— START —

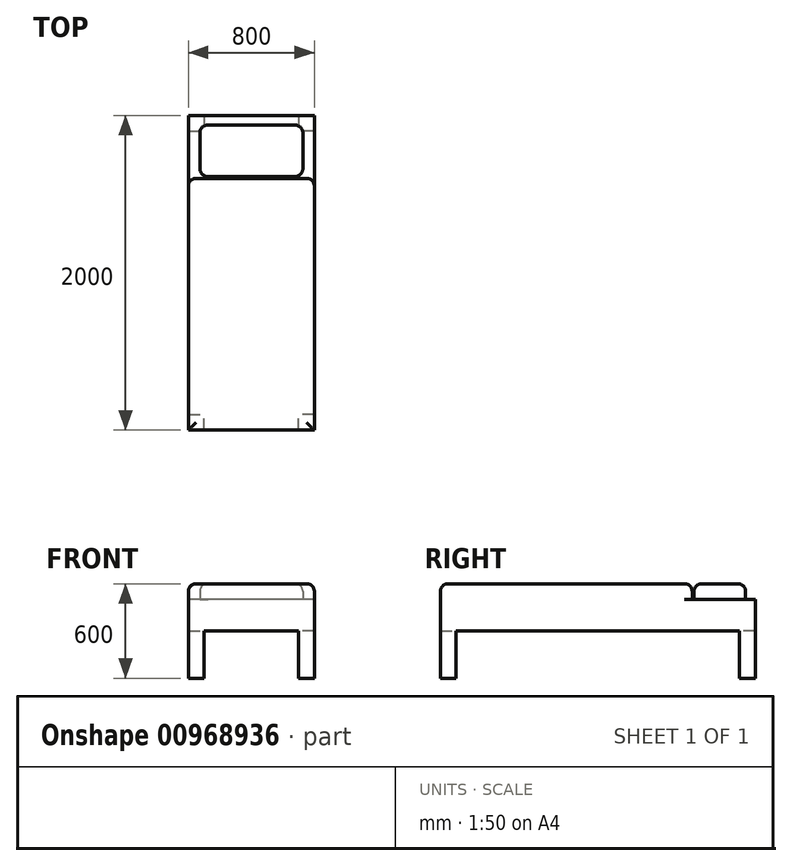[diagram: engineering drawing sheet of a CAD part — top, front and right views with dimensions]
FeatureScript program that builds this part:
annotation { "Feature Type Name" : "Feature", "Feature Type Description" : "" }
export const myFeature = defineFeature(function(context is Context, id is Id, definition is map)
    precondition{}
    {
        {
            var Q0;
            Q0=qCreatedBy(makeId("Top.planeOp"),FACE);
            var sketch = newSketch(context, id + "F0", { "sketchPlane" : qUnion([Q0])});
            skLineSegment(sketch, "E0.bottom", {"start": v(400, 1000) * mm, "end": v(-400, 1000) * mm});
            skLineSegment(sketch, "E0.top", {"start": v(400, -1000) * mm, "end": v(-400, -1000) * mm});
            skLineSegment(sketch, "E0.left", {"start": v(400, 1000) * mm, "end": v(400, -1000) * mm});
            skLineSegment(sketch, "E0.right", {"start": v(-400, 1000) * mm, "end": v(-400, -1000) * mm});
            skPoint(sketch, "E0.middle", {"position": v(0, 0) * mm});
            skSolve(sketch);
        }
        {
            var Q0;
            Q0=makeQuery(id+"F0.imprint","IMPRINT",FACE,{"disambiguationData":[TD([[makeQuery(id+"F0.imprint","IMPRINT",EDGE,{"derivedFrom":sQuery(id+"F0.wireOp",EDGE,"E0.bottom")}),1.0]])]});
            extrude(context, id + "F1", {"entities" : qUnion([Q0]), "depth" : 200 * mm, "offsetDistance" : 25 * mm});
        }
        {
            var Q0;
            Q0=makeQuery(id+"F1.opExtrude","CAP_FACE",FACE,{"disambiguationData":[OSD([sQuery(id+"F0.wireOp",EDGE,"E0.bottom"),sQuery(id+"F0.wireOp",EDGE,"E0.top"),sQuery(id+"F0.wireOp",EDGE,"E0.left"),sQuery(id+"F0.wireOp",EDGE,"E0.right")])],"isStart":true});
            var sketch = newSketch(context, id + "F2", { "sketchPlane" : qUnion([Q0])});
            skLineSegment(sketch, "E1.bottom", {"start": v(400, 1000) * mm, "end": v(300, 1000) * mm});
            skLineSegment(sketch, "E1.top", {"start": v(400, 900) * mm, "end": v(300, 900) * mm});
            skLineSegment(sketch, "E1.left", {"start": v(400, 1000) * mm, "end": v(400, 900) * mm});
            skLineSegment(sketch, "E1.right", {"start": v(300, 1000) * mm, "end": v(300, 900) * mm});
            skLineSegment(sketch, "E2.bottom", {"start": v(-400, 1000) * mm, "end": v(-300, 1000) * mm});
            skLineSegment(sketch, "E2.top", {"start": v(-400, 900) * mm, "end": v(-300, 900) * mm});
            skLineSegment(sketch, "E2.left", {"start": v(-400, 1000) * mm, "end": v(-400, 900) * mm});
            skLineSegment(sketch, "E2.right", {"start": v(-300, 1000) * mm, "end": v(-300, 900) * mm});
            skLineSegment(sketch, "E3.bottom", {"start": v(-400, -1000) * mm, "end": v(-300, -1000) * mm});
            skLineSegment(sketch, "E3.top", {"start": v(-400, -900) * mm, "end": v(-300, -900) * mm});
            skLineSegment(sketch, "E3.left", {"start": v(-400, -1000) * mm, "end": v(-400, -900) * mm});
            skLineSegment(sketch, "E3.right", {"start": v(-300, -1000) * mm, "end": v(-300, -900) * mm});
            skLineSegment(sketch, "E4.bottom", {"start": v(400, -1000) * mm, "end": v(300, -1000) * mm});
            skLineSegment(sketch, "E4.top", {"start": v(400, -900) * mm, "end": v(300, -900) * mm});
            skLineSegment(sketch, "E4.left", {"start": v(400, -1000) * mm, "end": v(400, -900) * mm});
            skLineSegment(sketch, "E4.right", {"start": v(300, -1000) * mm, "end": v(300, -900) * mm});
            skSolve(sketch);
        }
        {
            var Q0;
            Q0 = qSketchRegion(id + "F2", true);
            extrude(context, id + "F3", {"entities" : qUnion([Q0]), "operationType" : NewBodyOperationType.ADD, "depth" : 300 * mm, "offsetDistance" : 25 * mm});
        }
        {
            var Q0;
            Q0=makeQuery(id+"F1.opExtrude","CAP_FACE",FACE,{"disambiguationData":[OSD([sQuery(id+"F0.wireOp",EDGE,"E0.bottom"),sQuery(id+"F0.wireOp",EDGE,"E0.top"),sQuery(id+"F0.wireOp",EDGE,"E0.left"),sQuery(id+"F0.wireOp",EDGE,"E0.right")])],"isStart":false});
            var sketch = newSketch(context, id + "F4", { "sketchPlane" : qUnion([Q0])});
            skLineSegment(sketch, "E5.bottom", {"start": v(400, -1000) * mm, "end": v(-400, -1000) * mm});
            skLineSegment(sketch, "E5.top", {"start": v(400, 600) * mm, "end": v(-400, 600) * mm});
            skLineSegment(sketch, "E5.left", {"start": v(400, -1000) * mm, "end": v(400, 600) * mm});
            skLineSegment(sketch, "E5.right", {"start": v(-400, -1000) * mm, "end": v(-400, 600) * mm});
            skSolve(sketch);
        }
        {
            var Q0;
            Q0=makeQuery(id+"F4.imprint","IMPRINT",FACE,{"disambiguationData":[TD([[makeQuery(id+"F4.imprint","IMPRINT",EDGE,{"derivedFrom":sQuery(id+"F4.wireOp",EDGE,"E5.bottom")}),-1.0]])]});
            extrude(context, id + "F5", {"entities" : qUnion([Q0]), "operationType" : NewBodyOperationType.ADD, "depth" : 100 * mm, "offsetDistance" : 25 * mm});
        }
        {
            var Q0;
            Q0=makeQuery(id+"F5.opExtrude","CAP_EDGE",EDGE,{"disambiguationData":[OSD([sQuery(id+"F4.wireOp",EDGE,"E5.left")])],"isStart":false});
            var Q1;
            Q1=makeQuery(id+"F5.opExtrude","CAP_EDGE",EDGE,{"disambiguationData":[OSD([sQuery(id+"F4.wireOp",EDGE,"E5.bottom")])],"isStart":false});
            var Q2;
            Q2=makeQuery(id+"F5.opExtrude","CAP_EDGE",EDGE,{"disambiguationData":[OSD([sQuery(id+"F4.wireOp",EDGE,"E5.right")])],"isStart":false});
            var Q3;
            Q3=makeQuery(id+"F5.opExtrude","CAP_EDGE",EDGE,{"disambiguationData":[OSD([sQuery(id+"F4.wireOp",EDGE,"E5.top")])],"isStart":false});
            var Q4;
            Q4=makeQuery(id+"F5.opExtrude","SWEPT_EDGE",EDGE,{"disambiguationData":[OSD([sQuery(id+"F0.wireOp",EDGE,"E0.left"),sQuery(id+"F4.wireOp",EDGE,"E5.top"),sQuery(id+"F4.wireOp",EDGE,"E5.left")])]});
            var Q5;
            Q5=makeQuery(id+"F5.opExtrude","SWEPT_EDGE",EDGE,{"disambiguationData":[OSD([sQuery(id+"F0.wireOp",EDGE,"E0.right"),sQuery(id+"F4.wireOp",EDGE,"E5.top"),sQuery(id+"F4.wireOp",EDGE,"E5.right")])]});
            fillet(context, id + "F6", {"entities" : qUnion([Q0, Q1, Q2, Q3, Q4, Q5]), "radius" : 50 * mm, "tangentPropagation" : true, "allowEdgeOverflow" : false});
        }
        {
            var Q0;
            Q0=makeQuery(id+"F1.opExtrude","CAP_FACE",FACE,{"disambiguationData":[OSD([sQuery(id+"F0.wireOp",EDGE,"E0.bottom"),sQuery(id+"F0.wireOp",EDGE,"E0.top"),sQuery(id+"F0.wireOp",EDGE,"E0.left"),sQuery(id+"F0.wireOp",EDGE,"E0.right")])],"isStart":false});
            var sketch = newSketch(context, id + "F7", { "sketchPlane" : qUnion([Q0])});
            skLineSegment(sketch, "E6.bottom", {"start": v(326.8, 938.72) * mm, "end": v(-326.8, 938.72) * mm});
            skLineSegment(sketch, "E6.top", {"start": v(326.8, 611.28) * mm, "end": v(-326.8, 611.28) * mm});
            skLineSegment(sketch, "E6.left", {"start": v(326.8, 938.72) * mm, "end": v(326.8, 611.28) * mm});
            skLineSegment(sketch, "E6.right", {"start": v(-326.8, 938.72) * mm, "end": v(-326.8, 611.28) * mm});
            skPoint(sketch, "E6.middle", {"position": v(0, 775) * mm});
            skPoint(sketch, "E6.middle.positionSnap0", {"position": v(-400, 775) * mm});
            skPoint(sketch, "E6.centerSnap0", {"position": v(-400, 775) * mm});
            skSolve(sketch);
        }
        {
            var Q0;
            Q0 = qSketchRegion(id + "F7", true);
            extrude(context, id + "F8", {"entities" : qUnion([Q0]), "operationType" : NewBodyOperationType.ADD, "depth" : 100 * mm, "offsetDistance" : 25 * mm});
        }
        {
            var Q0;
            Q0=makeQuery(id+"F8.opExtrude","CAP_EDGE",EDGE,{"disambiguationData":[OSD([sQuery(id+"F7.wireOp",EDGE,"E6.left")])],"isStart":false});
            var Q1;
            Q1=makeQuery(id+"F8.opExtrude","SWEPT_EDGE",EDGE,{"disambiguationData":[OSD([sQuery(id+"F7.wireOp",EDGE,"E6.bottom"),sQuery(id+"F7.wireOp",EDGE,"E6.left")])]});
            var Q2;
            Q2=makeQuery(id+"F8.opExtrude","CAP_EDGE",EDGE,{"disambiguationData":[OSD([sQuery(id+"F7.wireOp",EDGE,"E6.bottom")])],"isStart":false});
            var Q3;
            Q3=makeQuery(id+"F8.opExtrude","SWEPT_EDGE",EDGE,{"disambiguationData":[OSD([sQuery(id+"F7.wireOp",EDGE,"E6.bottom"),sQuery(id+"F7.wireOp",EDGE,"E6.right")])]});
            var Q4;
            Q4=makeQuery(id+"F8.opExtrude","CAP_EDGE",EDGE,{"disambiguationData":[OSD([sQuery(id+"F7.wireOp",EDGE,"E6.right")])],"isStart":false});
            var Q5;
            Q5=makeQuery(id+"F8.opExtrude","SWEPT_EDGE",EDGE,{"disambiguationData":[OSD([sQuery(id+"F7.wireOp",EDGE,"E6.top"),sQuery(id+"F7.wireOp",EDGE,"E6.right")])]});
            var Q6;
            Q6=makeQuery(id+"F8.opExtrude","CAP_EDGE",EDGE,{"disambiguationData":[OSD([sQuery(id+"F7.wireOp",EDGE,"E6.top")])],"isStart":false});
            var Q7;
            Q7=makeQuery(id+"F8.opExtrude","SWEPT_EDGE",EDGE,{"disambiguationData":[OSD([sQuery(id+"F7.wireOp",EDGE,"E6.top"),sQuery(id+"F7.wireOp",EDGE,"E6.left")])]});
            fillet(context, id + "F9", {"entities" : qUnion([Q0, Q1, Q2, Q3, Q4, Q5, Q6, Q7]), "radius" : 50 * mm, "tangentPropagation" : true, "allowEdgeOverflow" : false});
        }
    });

— END —

### What the task requires:
Return each line in the records that contains the string "newSketch", one per line, in the order they appear.

### Response to the task:
            var sketch = newSketch(context, id + "F0", { "sketchPlane" : qUnion([Q0])});
            var sketch = newSketch(context, id + "F2", { "sketchPlane" : qUnion([Q0])});
            var sketch = newSketch(context, id + "F4", { "sketchPlane" : qUnion([Q0])});
            var sketch = newSketch(context, id + "F7", { "sketchPlane" : qUnion([Q0])});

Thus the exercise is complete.